We doubt that any such plan can be supervised or enforced by an Article III court.

In other words, even if an (unfit) Oregon trial judge could order herself superior to both other branches of government and impose her will nationwide, compelling obedience would entail judicial meddling in so many different areas of the nation’s political, economic, and social activities that it would be too complex to succeed.

Dissenting Judge Staton scoffs that such complexity would be a barrier to judicial intervention.

She notes the far-reaching enforcement mechanisms required to implement the Supreme Court’s order to desegregate schools in Brown v. Board of Education and says “[m]ere complexity” doesn’t place an issue beyond the courts’ authority to force “constitutional compliance”:

[D]ecelerating from our path toward cataclysm will undoubtedly require “elimination of a variety of obstacles.”  Those obstacles may be great in number, novelty, and magnitude, but there is no indication that they are devoid of discernable [sic] standards.

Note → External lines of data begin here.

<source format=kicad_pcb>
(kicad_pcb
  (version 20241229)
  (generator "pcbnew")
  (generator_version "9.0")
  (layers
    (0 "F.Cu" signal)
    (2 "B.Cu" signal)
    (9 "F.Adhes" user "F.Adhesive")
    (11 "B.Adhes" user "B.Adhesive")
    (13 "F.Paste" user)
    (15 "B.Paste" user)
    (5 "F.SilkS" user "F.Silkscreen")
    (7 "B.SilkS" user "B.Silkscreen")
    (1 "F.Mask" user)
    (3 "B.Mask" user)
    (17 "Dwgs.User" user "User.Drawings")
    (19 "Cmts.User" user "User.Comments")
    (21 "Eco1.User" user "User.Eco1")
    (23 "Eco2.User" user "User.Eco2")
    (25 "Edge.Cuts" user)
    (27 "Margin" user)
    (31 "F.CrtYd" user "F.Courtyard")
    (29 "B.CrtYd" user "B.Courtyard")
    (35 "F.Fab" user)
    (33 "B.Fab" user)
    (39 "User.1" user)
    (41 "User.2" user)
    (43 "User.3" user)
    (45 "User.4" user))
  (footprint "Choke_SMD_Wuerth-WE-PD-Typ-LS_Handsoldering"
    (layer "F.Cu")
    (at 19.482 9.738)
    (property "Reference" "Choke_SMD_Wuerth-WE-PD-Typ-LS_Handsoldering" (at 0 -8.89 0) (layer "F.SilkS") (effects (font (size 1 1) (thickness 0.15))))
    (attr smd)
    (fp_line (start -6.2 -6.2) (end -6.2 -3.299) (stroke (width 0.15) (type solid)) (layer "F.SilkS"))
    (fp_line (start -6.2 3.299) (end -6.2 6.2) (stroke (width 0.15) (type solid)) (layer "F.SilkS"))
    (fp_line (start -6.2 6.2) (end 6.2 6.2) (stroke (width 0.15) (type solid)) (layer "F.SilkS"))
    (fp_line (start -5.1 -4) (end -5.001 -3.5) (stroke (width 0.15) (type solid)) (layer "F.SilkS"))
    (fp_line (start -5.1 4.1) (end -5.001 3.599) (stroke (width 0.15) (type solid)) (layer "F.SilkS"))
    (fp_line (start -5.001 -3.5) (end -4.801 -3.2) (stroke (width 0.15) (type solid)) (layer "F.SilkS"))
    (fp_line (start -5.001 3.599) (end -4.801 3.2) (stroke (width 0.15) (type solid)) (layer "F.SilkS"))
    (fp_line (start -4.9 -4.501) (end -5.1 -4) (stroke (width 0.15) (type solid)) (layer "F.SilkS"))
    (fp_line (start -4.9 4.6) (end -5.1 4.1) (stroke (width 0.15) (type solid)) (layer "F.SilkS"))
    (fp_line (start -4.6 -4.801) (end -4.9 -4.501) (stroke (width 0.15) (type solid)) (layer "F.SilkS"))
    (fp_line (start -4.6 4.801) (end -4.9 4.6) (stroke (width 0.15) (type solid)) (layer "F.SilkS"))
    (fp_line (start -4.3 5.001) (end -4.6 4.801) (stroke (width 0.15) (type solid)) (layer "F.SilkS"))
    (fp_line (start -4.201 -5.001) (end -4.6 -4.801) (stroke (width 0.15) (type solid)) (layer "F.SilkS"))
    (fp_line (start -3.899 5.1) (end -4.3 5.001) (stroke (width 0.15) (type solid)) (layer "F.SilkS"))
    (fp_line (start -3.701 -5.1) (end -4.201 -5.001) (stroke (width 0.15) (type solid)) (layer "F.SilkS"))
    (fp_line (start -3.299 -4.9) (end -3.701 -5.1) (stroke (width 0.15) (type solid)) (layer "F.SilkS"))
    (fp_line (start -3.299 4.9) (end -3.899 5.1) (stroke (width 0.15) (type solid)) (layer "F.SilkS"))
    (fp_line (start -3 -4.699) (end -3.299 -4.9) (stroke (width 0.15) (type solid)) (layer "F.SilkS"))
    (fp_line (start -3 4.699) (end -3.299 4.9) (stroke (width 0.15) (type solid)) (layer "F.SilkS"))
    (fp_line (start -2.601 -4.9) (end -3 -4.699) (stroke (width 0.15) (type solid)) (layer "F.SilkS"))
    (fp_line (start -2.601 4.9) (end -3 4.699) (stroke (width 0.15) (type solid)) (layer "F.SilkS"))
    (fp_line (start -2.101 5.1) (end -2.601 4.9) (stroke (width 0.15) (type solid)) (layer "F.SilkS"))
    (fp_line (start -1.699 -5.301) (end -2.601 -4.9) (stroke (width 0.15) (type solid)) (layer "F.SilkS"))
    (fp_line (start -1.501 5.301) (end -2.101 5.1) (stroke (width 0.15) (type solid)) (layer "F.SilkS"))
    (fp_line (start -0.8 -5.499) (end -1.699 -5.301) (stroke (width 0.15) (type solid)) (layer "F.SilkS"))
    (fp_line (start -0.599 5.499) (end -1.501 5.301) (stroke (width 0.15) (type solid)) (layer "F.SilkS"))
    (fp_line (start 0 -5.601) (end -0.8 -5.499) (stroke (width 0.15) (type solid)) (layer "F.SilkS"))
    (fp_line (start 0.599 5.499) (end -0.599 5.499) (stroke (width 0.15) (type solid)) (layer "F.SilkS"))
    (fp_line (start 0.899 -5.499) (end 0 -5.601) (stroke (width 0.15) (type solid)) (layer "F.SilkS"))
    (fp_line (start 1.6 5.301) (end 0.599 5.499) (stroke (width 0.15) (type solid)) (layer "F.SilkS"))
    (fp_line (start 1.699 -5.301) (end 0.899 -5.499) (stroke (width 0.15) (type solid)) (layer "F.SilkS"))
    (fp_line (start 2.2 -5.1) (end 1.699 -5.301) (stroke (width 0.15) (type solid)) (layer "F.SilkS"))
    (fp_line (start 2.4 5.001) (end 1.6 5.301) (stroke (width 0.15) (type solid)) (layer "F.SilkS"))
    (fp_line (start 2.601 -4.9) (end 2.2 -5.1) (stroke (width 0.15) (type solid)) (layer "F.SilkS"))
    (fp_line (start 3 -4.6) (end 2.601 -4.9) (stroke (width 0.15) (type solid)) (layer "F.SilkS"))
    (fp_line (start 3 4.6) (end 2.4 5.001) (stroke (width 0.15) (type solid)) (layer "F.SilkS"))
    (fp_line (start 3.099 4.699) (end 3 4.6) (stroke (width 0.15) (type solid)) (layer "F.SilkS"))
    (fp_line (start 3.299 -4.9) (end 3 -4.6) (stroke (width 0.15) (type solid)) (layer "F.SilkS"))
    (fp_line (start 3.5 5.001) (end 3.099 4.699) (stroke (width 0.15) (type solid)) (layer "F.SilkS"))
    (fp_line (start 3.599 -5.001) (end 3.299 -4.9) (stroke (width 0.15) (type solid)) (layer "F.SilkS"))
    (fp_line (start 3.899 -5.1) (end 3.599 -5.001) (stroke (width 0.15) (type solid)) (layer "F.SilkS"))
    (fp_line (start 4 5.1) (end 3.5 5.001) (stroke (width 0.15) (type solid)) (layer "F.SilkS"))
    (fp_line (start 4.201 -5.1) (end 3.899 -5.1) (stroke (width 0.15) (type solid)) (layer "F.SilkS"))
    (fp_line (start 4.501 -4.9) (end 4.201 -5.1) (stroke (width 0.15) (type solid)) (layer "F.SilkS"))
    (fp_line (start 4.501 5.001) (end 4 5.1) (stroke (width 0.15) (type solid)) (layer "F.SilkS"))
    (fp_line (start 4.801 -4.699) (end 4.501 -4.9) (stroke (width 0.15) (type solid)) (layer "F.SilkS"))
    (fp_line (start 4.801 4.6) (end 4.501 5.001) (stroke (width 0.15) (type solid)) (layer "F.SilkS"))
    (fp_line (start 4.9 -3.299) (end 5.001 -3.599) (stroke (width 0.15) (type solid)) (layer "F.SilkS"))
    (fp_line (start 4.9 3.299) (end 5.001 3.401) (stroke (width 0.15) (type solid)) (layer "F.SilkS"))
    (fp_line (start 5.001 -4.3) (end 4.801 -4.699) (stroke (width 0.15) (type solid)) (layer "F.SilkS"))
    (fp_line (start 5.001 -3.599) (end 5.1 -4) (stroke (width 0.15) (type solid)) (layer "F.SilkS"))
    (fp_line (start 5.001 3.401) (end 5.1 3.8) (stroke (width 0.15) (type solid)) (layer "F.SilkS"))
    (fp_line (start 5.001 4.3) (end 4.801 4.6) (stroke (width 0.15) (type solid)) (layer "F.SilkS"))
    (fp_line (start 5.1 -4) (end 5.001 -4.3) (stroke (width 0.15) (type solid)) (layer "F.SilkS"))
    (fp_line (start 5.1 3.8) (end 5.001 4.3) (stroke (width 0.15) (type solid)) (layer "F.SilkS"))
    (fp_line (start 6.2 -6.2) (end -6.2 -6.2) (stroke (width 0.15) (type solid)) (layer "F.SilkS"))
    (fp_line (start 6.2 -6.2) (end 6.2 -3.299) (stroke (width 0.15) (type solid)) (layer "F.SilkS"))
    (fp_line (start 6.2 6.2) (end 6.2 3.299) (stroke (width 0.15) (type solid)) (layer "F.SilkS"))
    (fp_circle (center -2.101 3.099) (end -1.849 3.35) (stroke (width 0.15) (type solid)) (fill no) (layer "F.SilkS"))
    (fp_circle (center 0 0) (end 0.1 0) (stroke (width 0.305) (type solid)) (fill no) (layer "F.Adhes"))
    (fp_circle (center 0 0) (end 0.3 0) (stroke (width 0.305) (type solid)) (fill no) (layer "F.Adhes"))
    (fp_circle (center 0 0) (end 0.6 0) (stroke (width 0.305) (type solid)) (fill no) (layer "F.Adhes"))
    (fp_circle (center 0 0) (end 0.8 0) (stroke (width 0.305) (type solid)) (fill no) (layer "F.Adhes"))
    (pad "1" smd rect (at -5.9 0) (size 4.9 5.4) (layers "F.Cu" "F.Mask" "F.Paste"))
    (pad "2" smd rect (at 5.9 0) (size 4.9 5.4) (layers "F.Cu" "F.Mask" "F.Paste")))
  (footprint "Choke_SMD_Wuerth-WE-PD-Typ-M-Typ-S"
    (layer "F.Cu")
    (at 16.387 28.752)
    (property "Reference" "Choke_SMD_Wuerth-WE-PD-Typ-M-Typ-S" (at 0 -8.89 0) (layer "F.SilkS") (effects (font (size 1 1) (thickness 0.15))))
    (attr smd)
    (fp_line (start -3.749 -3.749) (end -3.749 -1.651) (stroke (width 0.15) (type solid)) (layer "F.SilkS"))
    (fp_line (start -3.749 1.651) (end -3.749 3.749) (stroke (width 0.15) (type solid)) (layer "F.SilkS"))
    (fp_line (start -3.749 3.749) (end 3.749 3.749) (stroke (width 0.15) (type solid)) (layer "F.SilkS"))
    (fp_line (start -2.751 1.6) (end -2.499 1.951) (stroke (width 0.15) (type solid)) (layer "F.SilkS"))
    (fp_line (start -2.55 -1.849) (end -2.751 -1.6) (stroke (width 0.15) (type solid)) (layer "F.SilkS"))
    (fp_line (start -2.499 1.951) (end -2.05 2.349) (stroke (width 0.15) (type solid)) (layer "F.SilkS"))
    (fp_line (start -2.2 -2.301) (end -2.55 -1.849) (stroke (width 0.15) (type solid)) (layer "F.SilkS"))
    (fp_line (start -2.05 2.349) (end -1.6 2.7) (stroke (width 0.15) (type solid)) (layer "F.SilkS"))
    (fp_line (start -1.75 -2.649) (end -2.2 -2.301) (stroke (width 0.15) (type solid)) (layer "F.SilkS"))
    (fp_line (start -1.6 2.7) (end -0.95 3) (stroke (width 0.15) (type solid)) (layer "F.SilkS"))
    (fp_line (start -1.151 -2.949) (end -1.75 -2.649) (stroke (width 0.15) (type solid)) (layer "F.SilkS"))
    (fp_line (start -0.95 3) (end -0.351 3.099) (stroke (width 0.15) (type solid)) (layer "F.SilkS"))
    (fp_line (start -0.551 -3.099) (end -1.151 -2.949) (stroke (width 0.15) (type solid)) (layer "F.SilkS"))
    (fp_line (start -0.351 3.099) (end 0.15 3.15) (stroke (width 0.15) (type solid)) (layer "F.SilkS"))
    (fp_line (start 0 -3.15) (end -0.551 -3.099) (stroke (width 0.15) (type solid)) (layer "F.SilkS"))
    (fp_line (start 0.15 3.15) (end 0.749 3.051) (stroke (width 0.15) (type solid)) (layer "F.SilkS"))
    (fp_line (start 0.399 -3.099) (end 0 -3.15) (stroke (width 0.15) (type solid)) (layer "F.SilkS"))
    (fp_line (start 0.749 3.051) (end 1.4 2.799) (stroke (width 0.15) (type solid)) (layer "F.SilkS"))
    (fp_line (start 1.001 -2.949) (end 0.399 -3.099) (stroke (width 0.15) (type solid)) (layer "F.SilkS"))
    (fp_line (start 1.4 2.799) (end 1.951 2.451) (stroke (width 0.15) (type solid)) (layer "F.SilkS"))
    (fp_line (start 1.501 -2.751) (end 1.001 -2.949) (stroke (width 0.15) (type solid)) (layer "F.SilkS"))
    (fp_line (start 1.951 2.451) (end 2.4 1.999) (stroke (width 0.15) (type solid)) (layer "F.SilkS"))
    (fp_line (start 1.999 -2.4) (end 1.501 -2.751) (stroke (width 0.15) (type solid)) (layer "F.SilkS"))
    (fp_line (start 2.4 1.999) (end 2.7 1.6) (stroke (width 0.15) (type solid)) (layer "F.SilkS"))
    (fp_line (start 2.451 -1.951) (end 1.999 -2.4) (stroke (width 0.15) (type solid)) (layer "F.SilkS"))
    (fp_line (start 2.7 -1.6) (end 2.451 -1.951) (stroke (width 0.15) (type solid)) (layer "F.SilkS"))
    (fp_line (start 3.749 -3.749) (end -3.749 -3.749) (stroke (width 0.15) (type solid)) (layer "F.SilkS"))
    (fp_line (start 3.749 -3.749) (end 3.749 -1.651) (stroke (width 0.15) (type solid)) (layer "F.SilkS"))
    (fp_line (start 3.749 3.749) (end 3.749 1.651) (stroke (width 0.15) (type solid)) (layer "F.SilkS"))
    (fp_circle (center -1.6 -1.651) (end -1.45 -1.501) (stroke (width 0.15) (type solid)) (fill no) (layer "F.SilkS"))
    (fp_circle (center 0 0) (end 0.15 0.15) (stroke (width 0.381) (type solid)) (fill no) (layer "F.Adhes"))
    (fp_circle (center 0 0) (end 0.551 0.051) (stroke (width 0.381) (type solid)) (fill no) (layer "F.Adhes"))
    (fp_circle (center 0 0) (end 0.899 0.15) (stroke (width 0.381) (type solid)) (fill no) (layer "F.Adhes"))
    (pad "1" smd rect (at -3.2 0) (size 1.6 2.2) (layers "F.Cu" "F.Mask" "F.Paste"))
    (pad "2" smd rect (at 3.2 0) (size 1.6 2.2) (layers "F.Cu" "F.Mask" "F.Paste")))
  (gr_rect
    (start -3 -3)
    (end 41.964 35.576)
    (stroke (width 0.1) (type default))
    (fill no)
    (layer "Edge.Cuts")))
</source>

Busing mandates, facilities allocation, and district-drawing were all “complex policy decisions” faced by post-Brown trial courts … and I have no doubt that disentangling the government from promotion of fossil fuels will take an equally deft judicial hand.

The “variety of obstacles” she has in mind undoubtedly include the energy sector, modern transportation, and democracy, but whoever said the job of running the country from your judicial bench was going to be easy?

We need only recall the outstanding results wrought by all those “deft judicial hands” who managed busing, district-drawing, and school desegregation in the happy decades of the 1960s and ’70s.

Staton barely touches on how the courts are entitled to “step into the shoes of the political branches” except to say it’s justified “if those branches walk the Nation over a cliff.”

This is exactly why the Framers of the Constitution placed strict limits on the power of the federal Judiciary.

Judicial power going to people’s heads is just as real as the threat of the imperial presidency we’re forever being warned about.

It’s probably a greater a threat because there are so many more mischievous judges to worry about, as seen by the number of nationwide injunctions granted just since Inauguration Day 2017.

Judge Staton’s argument that federal judges are ideally equipped to weigh the “scientific and prudential considerations” needed to commandeer the nation’s energy policy falls flat in light of her own manifest credulity on the issue of climate “science.”

She believes everything, and questions nothing, of so-called climate experts’ highly questionable claims. She states as a matter of fact that the Juliana “Plaintiffs’ claims are based on science, specifically, an impending point of no return.”

She knows that the day is upon us “when the seas envelop our coastal cities, fires and droughts haunt our interiors, and storms ravage everything between.”

Juliana is only one of a “wave” of climate lawsuits proceeding on the basis “that climate science itself isn’t up for debate.”

Even when a court gets it right as a matter of law, as happened this time in Juliana,  widespread allegations that apocalyptic climate theories are “settled science” have a cumulative effect across the Judicial Branch.

It’s unavoidable to have judges making factual findings because it’s part of the job description.

But ill-informed and overreaching judges like Josephine Staton prove that, when it comes to something as critical as energy policy, the complex “scientific and prudential considerations” are best trusted to the American people.